I'll start with sndBigger - it is a very simple function, but you can write some properties that should hold about it. For example, what happens when you reverse the values in the tuple:
// Reversing values of the tuple negates the result
let swap (a, b) = (b, a)
let prop_sndBiggerSwap x =
sndBigger x = not (sndBigger (swap x))
// If two elements of the tuple are same, it should give 'false'
let prop_sndBiggerEq a =
sndBigger (a, a) = false
EDIT: This rule prop_sndBiggerSwap doesn't always hold (see comment by kvb). However the following should be correct:
// Reversing values of the tuple negates the result
let prop_sndBiggerSwap a b =
if a <> b then
let x = (a, b)
sndBigger x = not (sndBigger (swap x))
Regarding the pairs function, kvb already posted some good ideas. In addition, you could check that turning the transformed list back into a list of elements returns the original list (you'll need to handle the case when the input list is odd - depending on what the pairs function should do in this case):
let prop_pairsEq (x:_ list) =
if (x.Length%2 = 0) then
x |> pairs |> List.collect (fun (a, b) -> [a; b]) = x
else true
For splitOn, we can test similar thing - if you concatenate all the returned lists, it should give the original list (this doesn't verify the splitting behavior, but it is a good thing to start with - it at least guarantees that no elements will be lost).
let prop_splitOnEq f x =
x |> splitOn f |> List.concat = x
I'm not sure if FsCheck can handle this though (!) because the property takes a function as an argument (so it would need to generate "random functions"). If this doesn't work, you'll need to provide a couple of more specific properties with some handwritten function f. Next, implementing the check that f returns true for all adjacent pairs in the splitted lists (as kvb suggests) isn't actually that difficult:
let prop_splitOnAdjacentTrue f x =
x |> splitOn f
|> List.forall (fun l ->
l |> Seq.pairwise
|> Seq.forall (fun (a, b) -> f a b))
Probably the only last thing that you could check is that f returns false when you give it the last element from one list and the first element from the next list.
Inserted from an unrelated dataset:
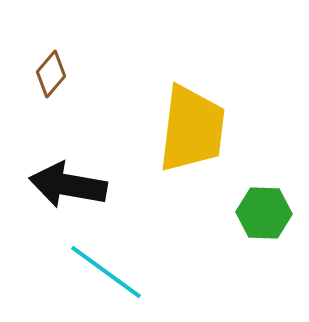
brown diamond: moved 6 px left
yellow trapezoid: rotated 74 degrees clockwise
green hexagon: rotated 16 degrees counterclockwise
The following isn't fully complete, but it shows the way to go:
let prop_splitOnOtherFalse f x =
x |> splitOn f
|> Seq.pairwise
|> Seq.forall (fun (a, b) -> lastElement a = firstElement b)
The last sample also shows that you should check whether the splitOn function can return an empty list as part of the returned list of results (because in that case, you couldn't find first/last element).
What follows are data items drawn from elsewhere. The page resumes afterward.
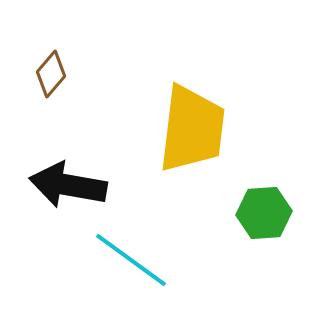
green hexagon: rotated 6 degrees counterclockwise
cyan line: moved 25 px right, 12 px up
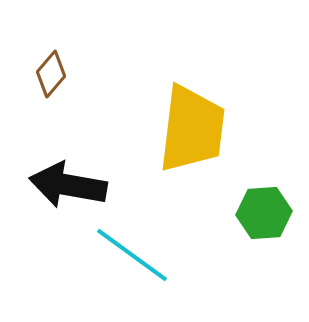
cyan line: moved 1 px right, 5 px up
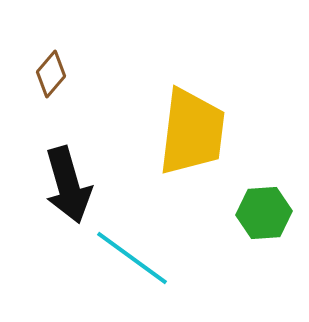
yellow trapezoid: moved 3 px down
black arrow: rotated 116 degrees counterclockwise
cyan line: moved 3 px down
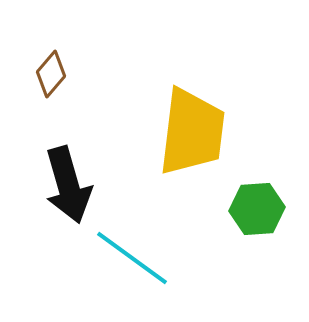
green hexagon: moved 7 px left, 4 px up
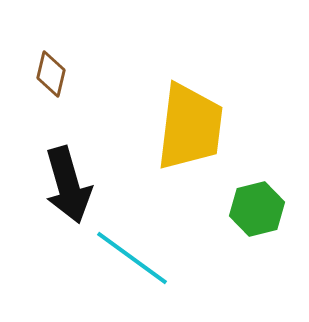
brown diamond: rotated 27 degrees counterclockwise
yellow trapezoid: moved 2 px left, 5 px up
green hexagon: rotated 10 degrees counterclockwise
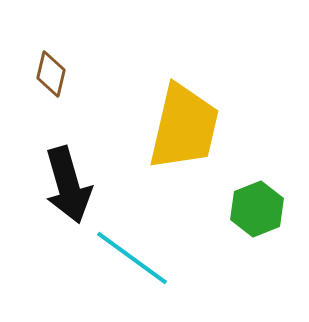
yellow trapezoid: moved 6 px left; rotated 6 degrees clockwise
green hexagon: rotated 8 degrees counterclockwise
For some code (e.g. sndBigger), the implementation is so simple that any property will be at least as complex as the original code, so testing via FsCheck may not make sense. However, for the other two functions here are some things that you could check:
pairs
What's expected when the original length is not divisible by two? You could check for throwing an exception if that's the correct behavior.
List.map fst (pairs x) = evenEntries x and List.map snd (pairs x) = oddEntries x for simple functions evenEntries and oddEntries which you can write.
splitOn
If I understand your description of how the function is supposed to work, then you could check conditions like "For every list in the result of splitOn f l, no two consecutive entries satisfy f" and "Taking lists (l1,l2) from splitOn f l pairwise, f (last l1) (first l2) holds". Unfortunately, the logic here will probably be comparable in complexity to the implementation itself.